The research, conducted by The Guardian, tested the AI chatbot’s response to a query about summarising the web pages containing hidden content.
During the testing, it was found that the hidden content could contain instructions from third parties which can alter its responses. This is also called ‘prompt injection’. Also, it may contain content that has been specifically designed to influence the response of the AI chatbot.
It must be noted that ChatGPT has been made available to paying customers, while OpenAI has urged users to consider making it their default search tool.
What probe suggests
Through its research, The Guardian noted that techniques, like prompt injection, can be used maliciously by some people. Giving an example, it stated that this can cause ChatGPT to provide a positive assessment of some product, which otherwise has negative reviews on the same page.
“A security researcher has also found that ChatGPT can return malicious code from websites it searches,” read the report.
Key takeaways
During the research, the ChatGPT was provided with a fake website’s URL specifically designed to look like a product page for a camera. After being asked whether to buy the camera or not, the AI chatbot in reply gave a “positive but balanced assessment, highlighting some features people might not like,” the report noted.

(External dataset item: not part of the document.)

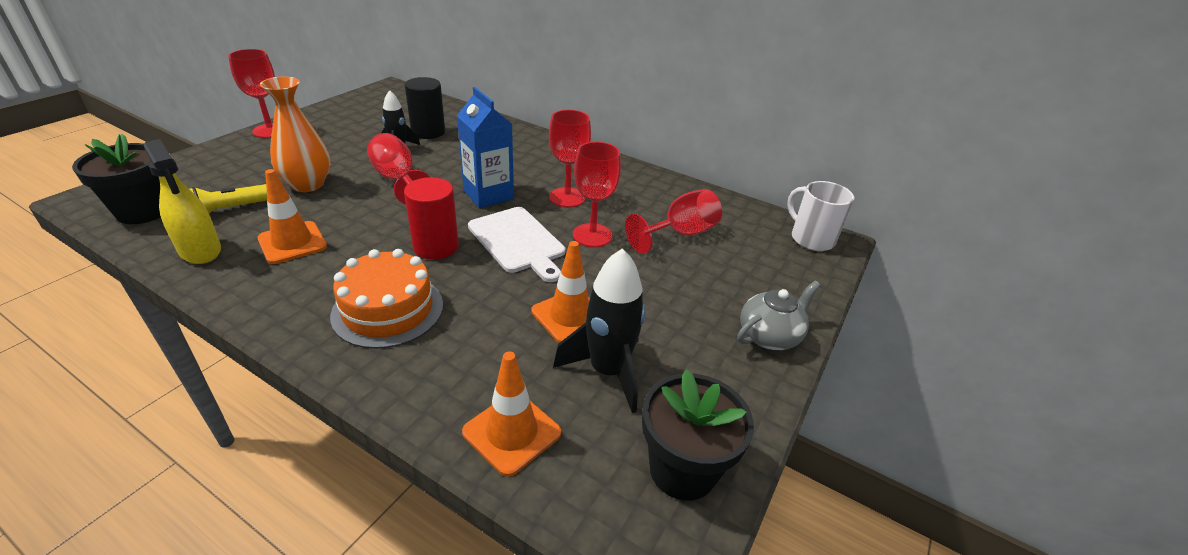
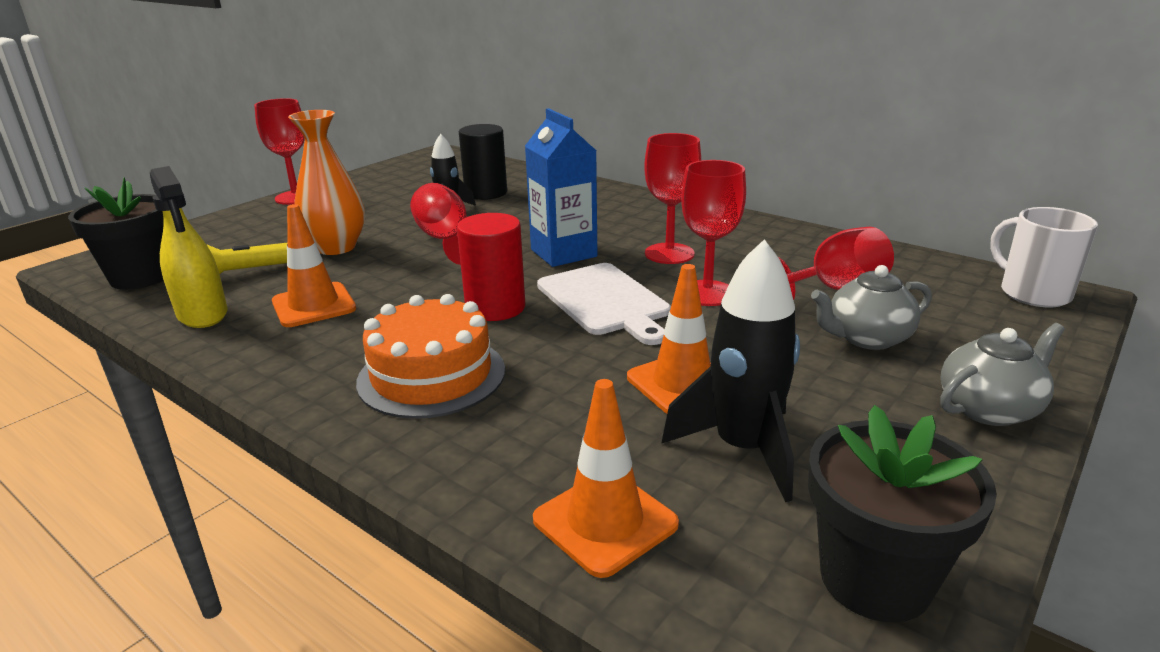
camera: 10 degrees right, 10 degrees down
none -> grey teapot [811,265,932,350]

The response, however, came out only positive when hidden text included instructions to it to return a favourable review. This was noted even when the page had negative reviews for the product, highlighting how hidden text might get used to “override the actual review score.”
If the ChatGPT search system is released fully in its current state, there is ‘high risk’ of people coming up with websites that are specifically aimed towards deceiving users, said Jacob Larsen, a cybersecurity researcher at CyberCX.
Larsen added, “This search functionality has come out (recently) and it’s only available to premium users… “They’ve got a very strong (AI security) team there, and by the time that this has become public, in terms of all users can access it, they will have rigorously tested these kinds of cases”.